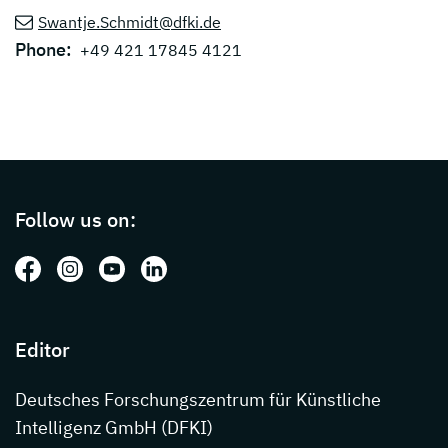
Swantje.Schmidt@dfki.de
Phone:
+49 421 17845 4121
Page footer with additional informations ab
Follow us on:
Follow us on: Facebook
Follow us on: Instagram
Follow us on: Youtube
Follow us on: LinkedIn
Editor
Deutsches Forschungszentrum für Künstliche
Intelligenz GmbH (DFKI)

#####

WHAT TO PRODUCE:
Write down the full listing above exactly as it is, except for any images.

EXPECTED OUTPUT:
Swantje.Schmidt@dfki.de
Phone:
+49 421 17845 4121
Page footer with additional informations ab
Follow us on:
Follow us on: Facebook
Follow us on: Instagram
Follow us on: Youtube
Follow us on: LinkedIn
Editor
Deutsches Forschungszentrum für Künstliche
Intelligenz GmbH (DFKI)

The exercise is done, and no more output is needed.